9. Voor zover verweerders reactie van 27 maart 2014 is aan te merken als een besluit op eisers bezwaar van 18 februari 2014, heeft eiser daartegen te laat beroep ingesteld. Dit verzuim is niet verschoonbaar. Eiser heeft namelijk daarop pas vijf maanden later, met zijn emailbericht van 28 augustus 2014, gereageerd. De beroepstermijn van zes weken was toen al ruimschoots verstreken. Weliswaar ontbreekt in de brief van 27 maart 2014 een rechtsmiddelenclausule, maar uit eisers brief van 18 februari 2014 blijkt dat eiser reeds toen in contact stond met een juridisch hulpverlener.

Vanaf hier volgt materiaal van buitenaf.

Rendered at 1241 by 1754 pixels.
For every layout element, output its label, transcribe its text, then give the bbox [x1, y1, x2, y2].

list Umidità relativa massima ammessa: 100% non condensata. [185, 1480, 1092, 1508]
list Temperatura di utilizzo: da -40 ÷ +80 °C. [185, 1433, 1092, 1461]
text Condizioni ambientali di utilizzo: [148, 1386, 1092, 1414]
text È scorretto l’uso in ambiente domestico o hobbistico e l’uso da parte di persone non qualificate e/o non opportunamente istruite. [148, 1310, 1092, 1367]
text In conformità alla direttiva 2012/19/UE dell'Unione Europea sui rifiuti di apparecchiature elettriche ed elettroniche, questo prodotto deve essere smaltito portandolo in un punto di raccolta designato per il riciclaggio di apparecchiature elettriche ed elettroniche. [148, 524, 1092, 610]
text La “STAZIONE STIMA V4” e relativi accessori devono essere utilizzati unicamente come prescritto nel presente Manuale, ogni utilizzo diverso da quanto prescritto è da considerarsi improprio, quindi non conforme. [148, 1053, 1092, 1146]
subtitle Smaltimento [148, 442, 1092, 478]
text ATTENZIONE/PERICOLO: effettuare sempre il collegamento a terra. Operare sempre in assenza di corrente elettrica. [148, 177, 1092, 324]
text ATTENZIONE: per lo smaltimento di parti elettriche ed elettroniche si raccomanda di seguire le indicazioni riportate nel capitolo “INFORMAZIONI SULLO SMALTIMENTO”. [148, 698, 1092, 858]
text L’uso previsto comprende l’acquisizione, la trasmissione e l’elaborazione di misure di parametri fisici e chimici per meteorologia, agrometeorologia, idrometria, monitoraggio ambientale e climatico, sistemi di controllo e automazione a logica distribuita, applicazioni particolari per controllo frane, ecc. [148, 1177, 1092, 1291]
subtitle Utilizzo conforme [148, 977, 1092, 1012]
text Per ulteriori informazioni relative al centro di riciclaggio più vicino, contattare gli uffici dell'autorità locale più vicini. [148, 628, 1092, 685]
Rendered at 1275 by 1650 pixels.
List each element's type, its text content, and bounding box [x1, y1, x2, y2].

Daar komt bij dat, in het geval van het niet-tijdig instellen van beroep in een zaak waarin wordt betoogd dat het bestuursorgaan niet of niet-tijdig heeft beslist, van verschoonbaarheid redelijkerwijs geen sprake meer kan zijn als niet binnen redelijke termijn beroep tegen het uitblijven van een besluit wordt ingesteld na de laatste schriftelijke mededeling van het bestuursorgaan dat geen besluit zal worden genomen. Dit betekent dat, voor zover al eiser dwaalde over het besluitkarakter van deze reactie, die omstandigheid niet tot verschoonbaarheid van de termijnoverschrijding kan leiden. Als eiser immers na ontvangst van verweerders brief van 27 maart 2014 ten onrechte meende dat daarmee nog geen besluit op zijn bezwaar was genomen, dan was het geëigende rechtsmiddel daartegen het instellen van beroep tegen het niet-tijdig nemen van een besluit. Blijkens de in de laatste zin van 2.3 weergegeven opmerking daarover uit zijn brief van 18 februari 2014 was eiser van die mogelijkheid ook op de hoogte. Eiser heeft op het vermeende niet-tijdig beslissen op zijn bezwaar pas op 28 augustus 2014 voor het eerst gereageerd. Omdat op dat moment de redelijke termijn voor het instellen van beroep tegen een mogelijk niet-tijdig beslissen ruimschoots was verstreken, volgt hieruit dat in dit geval de termijnoverschrijding voor het instellen van beroep tegen het mogelijke besluit op bezwaar van 27 maart 2014 niet verschoonbaar is.
10. Uit het voorgaande volgt dat het beroep niet-ontvankelijk is.
11. Hetgeen namens eiser overigens in beroep is aangevoerd, behoeft daarom geen bespreking meer.
12. Nu het beroep niet-ontvankelijk is, behoeft verweerders betoog dat eiser misbruik van recht maakt evenmin bespreking.
13. Voor een proceskostenveroordeling bestaat geen aanleiding.